Thursday, 6 June 2013

Lions from a can

More than 160 farms in South Africa legally breed lions to be hunted by wealthy trophy hunters in a practice called "canned hunting." In the practice of "canned hunting, a fully-grown, captive-bred lion is released from its pen into an enclosed area where it wanders, confused, before being shot by a hunter with a shotgun, handgun, or crossbow back the back of a truck. Hunters from North America and Europe flock to participate because of the high probability of a kill and because of the cost. They would pay $75,000 to hunt a lion in the wild in Tanzania but only between $8,000 and $40,000 in a captive facility in South Africa.

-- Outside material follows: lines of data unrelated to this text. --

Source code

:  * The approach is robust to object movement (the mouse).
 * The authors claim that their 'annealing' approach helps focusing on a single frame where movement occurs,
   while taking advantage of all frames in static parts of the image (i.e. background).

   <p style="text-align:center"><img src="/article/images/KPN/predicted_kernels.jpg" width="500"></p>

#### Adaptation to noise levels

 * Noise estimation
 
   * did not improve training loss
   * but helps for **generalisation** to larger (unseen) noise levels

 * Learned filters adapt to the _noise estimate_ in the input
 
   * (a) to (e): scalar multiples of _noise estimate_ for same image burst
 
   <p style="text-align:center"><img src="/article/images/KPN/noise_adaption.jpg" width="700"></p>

The industry relies on an efficient system of lion "factory-farming." The captive cubs are usually separated from their mother within an hour of birth by sounding a blowhorn to scare the mother away. Then they are bottle-fed by humans for the first 8 weeks of their lives. People in the industry claim to do this because the mothers often do not produce milk, and they must save the cubs from starvation. But animal welfare experts disagree. They say that lionesses rarely have problems producing milk and that breeders actually use this practice to increase the rate at which lions reproduce. When one litter is taken away, the mother goes back into reproductive season much faster than if she raised cubs. Five litters can by squeezed out of her within two years, a period over which she would naturally produce only two litters. And removal is not good for the cubs. By taking them away so quickly, they do not get to drink colostrum, the first milk from their mother that contains crucial antibodies and nutrients. Missing out on colostrum and the six months they typically spend nursing causes many cubs to develop ill health.
Unfortunately this awful practice is increasing in popularity. From 2006 to 2011, the number of trophy lions exported from South Africa increased by 122%. Various charities and sanctuaries take in abused lions, but their capacity is limited. Legislation has been proposed to ban lion breeding, but powerful and well-supported lobbies from the industry have turned legislators in their favor. If hunters cannot be educated to withdraw support for this disgusting industry, then the public must voice their opposition in order to pass legislation against it.